Выбрать главу

«Пророком» этого движения был Солженицын. Писатель не сразу открыто заявил о своих убеждениях. В своих автобиографических записках он отмечал, что эти убеждения им долго держались под спудом, чтобы лучше подготовиться к выполнению «миссии», которая, по его мнению, была ему предназначена. Первоначальная концепция Солженицына отличается от позднейшей. В 60-х гг. это давало основание самым разным людям считать, что даже Солженицын, несмотря на свои оппозиционные взгляды, остается неизменно в русле социалистической ориентации, пусть только в «этической», толстовской или религиозной ее плоскости, но все-таки в рамках советской культуры в самом широком понимании этого слова. Только позднее, в 70-х гг., когда писатель решился сделать достоянием общественности свои политические идеи, обнаружилось, что Солженицын — абсолютный и непримиримый противник всякой социалистической идеи и всего революционного и послереволюционного опыта своей страны.

Солженицын снискал славу не только своими политическими идеями и талантом писателя. Его популярности немало способствовал незаурядный темперамент борца, абсолютно убежденного в своей правоте, отличающегося даже некоторым привкусом нетерпимости и фанатизма, характерным для людей его склада. Этим он завоевал симпатии и среди тех, кто вовсе не разделял его образа мыслей. Более чем кто-либо другой, Солженицын придал диссидентству характер бескомпромиссной антикоммунистической борьбы. Этим он хотел отличаться от других диссидентских течений, даже тех, как было в случае с Сахаровым и братьями Медведевыми, которые немало помогали ему в борьбе с властями.

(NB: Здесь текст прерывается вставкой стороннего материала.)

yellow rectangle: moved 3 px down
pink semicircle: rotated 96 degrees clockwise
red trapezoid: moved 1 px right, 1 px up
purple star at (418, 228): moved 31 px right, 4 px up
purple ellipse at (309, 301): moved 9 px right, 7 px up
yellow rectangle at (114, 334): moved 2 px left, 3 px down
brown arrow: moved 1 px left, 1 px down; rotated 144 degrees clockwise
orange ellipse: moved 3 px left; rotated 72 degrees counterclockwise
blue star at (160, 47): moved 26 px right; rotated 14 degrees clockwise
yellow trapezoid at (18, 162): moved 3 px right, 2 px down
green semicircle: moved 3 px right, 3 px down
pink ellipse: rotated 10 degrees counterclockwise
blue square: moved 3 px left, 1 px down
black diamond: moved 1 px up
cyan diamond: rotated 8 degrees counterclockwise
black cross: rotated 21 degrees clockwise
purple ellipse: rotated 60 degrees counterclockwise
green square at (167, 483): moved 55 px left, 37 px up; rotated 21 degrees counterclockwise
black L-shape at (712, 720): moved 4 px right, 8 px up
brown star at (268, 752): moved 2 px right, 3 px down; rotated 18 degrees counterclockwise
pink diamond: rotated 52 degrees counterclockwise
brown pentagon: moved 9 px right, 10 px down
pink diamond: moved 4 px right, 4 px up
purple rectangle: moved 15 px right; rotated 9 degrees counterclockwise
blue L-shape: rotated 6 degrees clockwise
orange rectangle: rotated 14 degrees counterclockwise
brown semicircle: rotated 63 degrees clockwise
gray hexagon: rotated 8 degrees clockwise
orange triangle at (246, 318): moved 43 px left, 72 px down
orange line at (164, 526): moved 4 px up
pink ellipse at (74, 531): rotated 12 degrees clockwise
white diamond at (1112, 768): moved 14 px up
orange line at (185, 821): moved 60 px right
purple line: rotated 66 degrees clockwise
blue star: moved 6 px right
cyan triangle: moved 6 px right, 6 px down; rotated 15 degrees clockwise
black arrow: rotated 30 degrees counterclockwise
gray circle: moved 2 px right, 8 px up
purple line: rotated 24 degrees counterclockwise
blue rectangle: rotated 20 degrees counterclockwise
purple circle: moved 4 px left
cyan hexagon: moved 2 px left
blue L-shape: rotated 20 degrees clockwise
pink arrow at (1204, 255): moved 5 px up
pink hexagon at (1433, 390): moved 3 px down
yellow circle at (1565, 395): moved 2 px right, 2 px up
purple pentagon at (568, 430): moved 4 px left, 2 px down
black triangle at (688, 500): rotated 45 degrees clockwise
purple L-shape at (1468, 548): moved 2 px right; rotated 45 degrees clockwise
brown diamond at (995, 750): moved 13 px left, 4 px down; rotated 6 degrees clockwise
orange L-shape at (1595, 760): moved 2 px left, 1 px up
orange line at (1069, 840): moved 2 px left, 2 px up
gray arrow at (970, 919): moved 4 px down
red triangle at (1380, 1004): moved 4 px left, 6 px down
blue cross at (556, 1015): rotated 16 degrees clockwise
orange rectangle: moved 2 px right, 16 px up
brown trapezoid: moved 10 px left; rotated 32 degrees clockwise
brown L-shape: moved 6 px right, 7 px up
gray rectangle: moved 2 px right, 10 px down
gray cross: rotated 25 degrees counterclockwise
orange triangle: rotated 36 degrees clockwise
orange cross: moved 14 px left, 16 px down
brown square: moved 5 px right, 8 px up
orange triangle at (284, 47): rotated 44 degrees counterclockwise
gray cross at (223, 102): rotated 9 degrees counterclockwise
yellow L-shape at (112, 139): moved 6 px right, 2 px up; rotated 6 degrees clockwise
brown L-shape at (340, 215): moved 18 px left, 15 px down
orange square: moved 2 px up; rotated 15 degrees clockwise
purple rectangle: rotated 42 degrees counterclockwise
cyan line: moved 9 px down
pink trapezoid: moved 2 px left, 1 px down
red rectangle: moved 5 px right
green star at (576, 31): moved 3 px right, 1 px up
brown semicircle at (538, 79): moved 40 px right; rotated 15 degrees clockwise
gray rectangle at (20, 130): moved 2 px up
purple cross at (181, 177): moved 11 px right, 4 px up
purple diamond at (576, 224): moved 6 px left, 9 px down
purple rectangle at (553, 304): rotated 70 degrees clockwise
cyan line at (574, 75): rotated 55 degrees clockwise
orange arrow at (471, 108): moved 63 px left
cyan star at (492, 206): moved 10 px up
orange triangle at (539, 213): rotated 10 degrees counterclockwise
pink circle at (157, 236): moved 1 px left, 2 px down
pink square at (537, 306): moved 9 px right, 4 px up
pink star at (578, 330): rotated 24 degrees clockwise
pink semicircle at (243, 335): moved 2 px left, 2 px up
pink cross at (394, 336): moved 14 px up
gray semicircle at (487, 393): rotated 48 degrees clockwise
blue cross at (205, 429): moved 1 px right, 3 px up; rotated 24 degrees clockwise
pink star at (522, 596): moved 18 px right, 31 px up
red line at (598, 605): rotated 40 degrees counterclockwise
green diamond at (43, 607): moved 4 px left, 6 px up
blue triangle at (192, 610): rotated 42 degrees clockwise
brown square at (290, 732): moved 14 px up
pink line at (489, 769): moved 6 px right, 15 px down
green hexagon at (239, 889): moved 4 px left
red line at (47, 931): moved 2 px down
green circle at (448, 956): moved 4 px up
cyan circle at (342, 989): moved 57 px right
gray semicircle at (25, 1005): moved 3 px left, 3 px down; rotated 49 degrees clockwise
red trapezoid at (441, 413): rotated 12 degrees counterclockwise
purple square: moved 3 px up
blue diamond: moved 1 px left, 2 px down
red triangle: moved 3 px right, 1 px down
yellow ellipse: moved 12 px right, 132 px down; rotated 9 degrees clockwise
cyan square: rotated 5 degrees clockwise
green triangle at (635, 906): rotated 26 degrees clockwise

Солженицын выступал не только врагом большевизма во всех проявлениях последнего, начиная с Ленина и дальше, не делая скидки даже для Хрущева, которому он был обязан освобождением из лагеря и публикацией своей первой книги. По его мнению, марксизм и коммунизм явились «прежде всего, результатом исторического кризиса, психологического и морального, кризиса всей культуры и всей системы мышления в мире, который начался в эпоху Возрождения и нашел свое максимальное выражение в просветителях XVIII века». По мысли Солженицына, все беды России начались с «безжалостных реформ» Петра или даже раньше, с попыток модернизации православного культа, предпринятых в XVII в. патриархом Никоном. 1917 г. с его революцией стал лишь последним и роковым шагом в пропасть.

Солженицын и Сахаров, которых «объединяло то, что оба они были жертвами репрессий», по своим политическим взглядам являлись антиподами. Солженицын и слышать не хотел ни о какой «конвергенции», поскольку для него Запад был не моделью для подражания, но примером, которого следовало избегать. Он считал, что бессильный, эгоистичный и коррумпированный западный мир не мог быть перспективным. Даже «интеллектуальная свобода» была для писателя скорее средством, нежели целью; она имела смысл, если только использовалась для достижения «высшей» цели. Для России он видел выход не в парламентской демократии и не в партиях, для него предпочтительнее была бы система «вне партий» или просто «без партий». В течение многих веков Россия жила в условиях авторитарного правления, и все было хорошо. Даже автократы «религиозных столетий» были достойны уважения, поскольку «чувствовали ответственность перед Богом и перед своей совестью». Высшим принципом должна быть «нация» — такой же живой и сложный организм, как отдельные люди, схожие между собой по своей «мистической природе», врожденной, неискусственной. Солженицын провозглашал себя врагом всякого интернационализма или космополитизма.

Диссидентское движение в СССР завоевало международное признание. В 1970 г. Солженицыну была присуждена Нобелевская премия в области литературы, в 1975 г. — Сахаров получил Нобелевскую премию мира. В 1987 г. лауреатом Нобелевской премии по литературе стал осужденный в 1964 г. за «злостное тунеядство», а затем в 1972 г. эмигрировавший в США диссидентствующий поэт Иосиф Бродский.

Диссиденты и правозащитники избрали и реализовали альтернативу — стать свободными гражданами в несвободной стране. Десятки сопротивлявшихся в 1960-е гг. превратились в сотни в 1970-е и изменили не только советскую ментальность, но и жизнь в 1980-е[219].

Так правозащитное и диссидентское движение создавало предпосылки новой общественной и нравственной ситуации. Идеи правового государства, самоценности личности; превалирование общечеловеческих ценностей над классовыми или национальными стали — задолго до перестройки — основой взглядов диссидентов. Р. Медведев утверждал, что «без этих людей, сохранивших свои прогрессивные убеждения, не был бы возможен новый идеологический поворот 1985–1990 годов».